Methods: A manually curated list of retinal disease-causing variants has been collected from the literature and from unpublished data to provide interpretation for clinical genetic testing. Allele frequencies were obtained from the snp135 table in the UCSC genome database and the NHLBI GO Exome Sequencing Project. Pathogenicity predictions from SIFT, Polyphen2, MutationTaster, and LRT for coding single nucleotide variations were acquired from dbNSFP. Sequence reads from the 1000 genomes project, the Ciliopathies Exome Sequencing Initiative (phs000288.v1.p1), and local exome samples were aligned using BWA. Variants were called using the GATK UnifiedGenotyper and annotated. Summary data from these sets are provided including allele frequencies and frequencies of compound heterozygotes. To reduce false positives in interpreting exome results minimal filtering is performed on these recalled datasets.

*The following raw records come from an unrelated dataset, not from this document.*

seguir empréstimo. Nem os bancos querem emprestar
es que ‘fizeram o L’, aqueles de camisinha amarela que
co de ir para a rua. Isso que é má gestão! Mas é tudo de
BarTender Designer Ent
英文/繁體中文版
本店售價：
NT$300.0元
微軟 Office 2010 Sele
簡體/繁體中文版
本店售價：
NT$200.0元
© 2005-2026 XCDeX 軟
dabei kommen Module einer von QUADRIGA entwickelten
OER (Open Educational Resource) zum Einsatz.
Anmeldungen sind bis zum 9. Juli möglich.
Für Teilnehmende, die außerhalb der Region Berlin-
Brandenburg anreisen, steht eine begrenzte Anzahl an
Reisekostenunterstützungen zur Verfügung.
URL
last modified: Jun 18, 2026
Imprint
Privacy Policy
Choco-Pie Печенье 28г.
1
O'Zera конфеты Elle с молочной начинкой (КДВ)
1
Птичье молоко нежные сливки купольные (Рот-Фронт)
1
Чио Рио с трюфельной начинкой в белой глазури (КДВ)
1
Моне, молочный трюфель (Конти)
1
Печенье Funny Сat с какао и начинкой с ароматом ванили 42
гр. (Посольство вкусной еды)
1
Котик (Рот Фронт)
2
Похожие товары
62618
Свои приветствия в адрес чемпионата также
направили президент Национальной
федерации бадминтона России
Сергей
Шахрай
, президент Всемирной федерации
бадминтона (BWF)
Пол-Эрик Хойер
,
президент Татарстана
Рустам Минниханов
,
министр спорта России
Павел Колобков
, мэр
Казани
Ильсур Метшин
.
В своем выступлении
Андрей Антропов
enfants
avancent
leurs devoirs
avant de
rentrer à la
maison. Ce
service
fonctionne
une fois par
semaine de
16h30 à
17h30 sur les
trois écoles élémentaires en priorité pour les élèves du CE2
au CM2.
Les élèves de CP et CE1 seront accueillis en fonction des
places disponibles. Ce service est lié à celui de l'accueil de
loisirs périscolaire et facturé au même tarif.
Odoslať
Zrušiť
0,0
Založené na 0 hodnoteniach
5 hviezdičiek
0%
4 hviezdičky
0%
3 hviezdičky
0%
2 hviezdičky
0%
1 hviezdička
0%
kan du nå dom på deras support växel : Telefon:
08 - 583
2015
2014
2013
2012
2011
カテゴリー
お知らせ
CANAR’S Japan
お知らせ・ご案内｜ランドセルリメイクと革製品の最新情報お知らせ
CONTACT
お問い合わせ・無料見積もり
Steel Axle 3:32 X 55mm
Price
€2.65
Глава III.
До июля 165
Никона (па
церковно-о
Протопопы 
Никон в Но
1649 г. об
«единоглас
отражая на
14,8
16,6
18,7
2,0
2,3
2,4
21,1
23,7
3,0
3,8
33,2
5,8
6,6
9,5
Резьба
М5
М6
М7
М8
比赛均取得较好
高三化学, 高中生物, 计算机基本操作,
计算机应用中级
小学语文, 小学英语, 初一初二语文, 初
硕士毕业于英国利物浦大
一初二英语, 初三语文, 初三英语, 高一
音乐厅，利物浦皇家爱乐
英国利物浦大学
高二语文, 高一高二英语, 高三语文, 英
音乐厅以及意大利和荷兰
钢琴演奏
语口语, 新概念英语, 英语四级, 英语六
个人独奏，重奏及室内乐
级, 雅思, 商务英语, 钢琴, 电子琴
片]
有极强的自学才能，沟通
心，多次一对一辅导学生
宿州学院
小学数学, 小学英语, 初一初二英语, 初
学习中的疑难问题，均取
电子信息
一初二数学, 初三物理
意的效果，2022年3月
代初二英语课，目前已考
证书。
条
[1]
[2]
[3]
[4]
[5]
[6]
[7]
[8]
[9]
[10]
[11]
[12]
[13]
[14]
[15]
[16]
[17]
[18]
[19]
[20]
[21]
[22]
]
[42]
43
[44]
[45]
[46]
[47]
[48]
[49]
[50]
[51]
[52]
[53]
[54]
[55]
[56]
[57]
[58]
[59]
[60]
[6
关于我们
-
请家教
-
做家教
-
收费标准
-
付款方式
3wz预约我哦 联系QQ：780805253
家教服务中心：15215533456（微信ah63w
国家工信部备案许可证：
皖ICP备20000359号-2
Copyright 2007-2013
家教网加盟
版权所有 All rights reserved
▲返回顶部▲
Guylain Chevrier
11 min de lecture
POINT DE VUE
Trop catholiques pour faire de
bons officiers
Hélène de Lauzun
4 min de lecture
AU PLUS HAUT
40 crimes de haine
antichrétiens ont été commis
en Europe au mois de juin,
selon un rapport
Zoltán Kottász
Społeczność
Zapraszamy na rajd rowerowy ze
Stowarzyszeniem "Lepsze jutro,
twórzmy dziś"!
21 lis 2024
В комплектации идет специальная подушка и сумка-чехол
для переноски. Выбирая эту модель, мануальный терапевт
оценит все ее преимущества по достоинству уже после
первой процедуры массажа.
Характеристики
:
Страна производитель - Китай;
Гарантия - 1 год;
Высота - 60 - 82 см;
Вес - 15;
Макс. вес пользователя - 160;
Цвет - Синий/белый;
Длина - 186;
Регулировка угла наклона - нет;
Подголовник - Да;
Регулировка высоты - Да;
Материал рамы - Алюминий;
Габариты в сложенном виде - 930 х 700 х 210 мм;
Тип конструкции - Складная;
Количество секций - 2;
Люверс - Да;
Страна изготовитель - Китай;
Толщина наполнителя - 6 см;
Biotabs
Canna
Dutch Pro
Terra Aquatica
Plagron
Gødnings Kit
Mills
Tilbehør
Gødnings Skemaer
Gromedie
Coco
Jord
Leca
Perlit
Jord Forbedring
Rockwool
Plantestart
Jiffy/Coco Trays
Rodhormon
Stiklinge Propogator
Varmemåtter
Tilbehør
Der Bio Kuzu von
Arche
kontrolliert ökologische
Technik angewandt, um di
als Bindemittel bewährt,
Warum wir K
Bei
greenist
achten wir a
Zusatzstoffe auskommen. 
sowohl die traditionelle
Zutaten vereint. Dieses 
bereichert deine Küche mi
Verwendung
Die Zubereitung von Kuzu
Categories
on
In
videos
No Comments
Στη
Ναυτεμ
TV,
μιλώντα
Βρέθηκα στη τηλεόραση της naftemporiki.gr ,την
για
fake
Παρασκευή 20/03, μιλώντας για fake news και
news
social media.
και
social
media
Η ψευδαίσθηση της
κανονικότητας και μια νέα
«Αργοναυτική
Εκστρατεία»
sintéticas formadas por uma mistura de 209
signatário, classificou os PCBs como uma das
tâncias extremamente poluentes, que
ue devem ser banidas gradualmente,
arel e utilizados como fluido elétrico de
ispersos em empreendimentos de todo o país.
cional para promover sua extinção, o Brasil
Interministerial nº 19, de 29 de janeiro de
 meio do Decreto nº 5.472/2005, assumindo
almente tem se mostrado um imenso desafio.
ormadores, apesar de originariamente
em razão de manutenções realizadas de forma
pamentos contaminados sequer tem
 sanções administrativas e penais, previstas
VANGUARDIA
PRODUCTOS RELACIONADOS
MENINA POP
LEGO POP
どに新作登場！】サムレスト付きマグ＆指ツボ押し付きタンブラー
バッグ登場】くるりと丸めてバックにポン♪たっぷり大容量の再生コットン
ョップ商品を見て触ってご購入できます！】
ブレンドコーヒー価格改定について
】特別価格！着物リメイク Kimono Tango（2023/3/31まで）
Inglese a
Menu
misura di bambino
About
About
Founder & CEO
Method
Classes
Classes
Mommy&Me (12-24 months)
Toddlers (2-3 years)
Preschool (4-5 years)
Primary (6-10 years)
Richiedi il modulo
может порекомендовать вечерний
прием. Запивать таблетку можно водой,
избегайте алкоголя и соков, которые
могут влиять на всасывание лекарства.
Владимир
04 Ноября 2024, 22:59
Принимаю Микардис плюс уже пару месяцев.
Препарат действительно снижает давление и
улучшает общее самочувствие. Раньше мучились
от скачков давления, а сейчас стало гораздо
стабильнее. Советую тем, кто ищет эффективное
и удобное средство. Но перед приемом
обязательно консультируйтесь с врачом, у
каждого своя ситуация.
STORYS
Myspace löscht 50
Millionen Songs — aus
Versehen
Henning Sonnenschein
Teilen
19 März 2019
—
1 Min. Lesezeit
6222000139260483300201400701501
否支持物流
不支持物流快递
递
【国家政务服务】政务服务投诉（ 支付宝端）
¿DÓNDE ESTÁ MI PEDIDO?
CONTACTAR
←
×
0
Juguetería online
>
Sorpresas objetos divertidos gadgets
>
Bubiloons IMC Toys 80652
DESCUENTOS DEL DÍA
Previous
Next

Results: Access to these data is provided via a public website available at: VVD.eng.uiowa.edu The interface allows users to navigate to a variant by gene and an API is provided. The interface allows users to view pathogenicity predictions, and allele frequencies for disease-causing variants and polymorphisms in retinal disease genes. The site currently lists 1522 causative variants in 49 retinal disease genes.

Conclusions: We have created a public resource to catalogue and aid in the interpretation of variants in retinal disease genes. As more exome and genome sequence data becomes available, data on specific disease causing alleles and variants will accumulate and will enable the refinement of disease sub-types.